=== Section Start ===
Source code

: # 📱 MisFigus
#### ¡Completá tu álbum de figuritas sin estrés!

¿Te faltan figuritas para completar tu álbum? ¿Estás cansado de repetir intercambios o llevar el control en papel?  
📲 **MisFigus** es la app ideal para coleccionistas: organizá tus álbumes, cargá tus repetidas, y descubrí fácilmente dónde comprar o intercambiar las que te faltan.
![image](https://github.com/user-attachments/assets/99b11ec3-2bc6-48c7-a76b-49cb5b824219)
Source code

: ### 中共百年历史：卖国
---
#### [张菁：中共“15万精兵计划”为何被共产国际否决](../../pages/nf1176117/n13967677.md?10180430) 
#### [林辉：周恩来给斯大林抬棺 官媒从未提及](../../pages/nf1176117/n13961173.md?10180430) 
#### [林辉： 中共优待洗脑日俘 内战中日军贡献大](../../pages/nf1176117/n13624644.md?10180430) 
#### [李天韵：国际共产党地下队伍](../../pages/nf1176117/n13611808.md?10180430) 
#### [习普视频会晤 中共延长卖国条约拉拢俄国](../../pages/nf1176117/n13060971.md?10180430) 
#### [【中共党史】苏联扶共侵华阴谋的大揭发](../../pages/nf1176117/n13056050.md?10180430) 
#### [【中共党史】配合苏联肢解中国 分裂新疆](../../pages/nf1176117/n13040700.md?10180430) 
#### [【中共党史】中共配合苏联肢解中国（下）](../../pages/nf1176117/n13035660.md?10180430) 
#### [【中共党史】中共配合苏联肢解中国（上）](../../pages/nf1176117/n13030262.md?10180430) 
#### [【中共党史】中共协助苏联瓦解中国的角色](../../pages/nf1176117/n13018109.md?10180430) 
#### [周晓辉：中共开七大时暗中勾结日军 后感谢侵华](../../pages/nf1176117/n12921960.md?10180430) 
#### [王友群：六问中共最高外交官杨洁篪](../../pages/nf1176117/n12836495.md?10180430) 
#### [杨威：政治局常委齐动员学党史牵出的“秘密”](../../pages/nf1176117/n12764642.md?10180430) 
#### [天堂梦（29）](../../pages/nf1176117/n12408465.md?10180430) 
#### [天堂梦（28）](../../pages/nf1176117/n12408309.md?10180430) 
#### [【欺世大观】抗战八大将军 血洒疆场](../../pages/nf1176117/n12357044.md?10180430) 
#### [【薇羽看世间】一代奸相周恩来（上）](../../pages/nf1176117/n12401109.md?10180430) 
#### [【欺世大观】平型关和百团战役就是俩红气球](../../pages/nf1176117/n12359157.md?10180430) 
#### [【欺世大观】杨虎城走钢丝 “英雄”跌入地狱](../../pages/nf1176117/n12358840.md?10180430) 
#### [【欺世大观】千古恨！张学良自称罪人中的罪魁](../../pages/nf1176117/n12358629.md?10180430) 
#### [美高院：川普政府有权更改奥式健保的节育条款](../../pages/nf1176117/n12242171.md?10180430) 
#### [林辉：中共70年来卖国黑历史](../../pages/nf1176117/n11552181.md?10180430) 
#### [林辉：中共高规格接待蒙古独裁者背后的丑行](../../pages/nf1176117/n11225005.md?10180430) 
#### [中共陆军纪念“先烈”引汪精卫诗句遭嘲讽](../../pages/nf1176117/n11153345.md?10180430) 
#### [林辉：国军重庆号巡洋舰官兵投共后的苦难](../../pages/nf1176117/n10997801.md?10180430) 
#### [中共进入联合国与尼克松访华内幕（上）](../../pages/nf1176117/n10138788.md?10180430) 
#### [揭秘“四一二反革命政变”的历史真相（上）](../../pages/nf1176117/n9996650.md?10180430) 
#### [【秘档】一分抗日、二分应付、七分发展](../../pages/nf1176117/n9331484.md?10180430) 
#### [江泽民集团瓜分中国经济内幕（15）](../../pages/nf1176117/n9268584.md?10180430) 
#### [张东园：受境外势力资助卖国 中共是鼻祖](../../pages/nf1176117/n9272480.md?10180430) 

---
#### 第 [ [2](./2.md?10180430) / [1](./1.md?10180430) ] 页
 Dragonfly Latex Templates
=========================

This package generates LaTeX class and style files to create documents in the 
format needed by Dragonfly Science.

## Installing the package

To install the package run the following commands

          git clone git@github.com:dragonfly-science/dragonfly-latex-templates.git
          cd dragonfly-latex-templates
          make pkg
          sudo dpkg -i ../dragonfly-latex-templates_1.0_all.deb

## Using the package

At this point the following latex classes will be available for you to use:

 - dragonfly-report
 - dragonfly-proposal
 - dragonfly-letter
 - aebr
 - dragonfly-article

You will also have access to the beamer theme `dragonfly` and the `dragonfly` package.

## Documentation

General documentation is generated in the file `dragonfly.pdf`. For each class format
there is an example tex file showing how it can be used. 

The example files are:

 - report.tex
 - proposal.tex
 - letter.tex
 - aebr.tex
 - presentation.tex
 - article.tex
=== Section End ===
=== Section Start ===
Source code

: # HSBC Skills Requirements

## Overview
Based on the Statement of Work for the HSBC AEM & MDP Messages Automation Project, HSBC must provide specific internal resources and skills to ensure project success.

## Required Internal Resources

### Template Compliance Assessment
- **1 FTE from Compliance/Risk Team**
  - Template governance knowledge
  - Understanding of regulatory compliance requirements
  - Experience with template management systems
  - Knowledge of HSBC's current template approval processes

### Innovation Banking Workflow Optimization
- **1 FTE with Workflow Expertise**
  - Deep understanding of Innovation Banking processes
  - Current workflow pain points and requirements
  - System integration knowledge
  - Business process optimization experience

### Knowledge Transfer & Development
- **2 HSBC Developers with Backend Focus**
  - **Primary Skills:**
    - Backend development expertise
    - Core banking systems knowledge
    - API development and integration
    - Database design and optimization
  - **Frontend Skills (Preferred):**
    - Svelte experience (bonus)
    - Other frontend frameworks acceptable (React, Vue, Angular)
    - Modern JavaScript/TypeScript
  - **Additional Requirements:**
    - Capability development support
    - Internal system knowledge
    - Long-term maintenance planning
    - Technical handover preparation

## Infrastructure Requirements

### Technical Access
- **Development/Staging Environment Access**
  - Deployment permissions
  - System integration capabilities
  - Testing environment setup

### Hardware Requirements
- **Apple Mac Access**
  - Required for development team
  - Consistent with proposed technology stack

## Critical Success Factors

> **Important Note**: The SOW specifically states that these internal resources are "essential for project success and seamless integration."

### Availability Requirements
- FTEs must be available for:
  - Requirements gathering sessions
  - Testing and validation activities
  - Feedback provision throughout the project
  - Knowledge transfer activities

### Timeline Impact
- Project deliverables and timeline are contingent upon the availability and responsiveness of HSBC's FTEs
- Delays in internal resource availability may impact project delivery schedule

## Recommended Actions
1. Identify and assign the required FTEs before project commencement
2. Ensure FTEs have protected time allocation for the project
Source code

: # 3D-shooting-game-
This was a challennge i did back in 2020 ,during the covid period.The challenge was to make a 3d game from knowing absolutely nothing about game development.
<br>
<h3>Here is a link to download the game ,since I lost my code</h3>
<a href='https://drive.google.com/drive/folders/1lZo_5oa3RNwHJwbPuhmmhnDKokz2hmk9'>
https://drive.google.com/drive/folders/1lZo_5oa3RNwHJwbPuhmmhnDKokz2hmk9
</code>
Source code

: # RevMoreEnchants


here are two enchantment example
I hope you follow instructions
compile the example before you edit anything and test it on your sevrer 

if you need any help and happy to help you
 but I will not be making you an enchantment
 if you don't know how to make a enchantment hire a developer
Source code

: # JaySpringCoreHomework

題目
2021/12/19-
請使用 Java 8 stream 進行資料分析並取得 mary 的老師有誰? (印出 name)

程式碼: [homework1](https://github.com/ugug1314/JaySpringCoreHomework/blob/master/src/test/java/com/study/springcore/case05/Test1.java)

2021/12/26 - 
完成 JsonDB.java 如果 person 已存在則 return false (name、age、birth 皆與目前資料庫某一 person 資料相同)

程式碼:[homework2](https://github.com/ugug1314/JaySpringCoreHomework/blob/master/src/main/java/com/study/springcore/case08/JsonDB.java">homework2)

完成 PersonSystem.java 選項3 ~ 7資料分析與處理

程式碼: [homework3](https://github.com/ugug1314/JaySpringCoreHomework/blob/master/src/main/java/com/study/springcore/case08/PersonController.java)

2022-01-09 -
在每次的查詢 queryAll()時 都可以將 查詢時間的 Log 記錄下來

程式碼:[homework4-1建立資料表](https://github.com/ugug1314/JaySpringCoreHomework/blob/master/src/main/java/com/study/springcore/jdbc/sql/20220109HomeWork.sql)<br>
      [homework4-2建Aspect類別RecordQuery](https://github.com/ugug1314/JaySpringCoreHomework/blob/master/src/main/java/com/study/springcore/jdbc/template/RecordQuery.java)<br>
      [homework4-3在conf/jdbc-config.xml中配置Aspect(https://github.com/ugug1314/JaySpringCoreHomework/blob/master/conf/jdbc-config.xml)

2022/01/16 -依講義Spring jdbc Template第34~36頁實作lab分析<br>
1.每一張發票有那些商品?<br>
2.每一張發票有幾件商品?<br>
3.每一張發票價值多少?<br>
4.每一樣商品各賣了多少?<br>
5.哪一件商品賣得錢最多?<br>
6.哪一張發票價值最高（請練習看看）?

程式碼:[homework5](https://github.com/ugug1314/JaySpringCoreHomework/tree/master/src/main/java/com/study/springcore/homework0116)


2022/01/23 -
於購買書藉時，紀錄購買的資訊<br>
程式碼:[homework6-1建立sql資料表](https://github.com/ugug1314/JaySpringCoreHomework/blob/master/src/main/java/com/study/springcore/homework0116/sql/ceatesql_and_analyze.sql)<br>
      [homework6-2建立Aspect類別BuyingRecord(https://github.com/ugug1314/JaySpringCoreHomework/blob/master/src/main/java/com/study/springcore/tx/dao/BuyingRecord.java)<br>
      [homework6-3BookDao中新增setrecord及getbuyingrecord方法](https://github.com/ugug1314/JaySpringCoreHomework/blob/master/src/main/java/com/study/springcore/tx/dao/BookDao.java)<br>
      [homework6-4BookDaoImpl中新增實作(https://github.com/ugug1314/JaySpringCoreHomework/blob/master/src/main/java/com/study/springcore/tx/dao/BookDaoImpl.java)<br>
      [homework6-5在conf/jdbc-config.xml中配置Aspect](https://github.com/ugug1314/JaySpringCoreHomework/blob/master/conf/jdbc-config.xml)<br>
=== Section End ===
#### [TASK REQUIREMENTS]
Among the lines above, find those holding the word "must" and state how many there are, number only.

#### [WRITTEN ANSWER]
2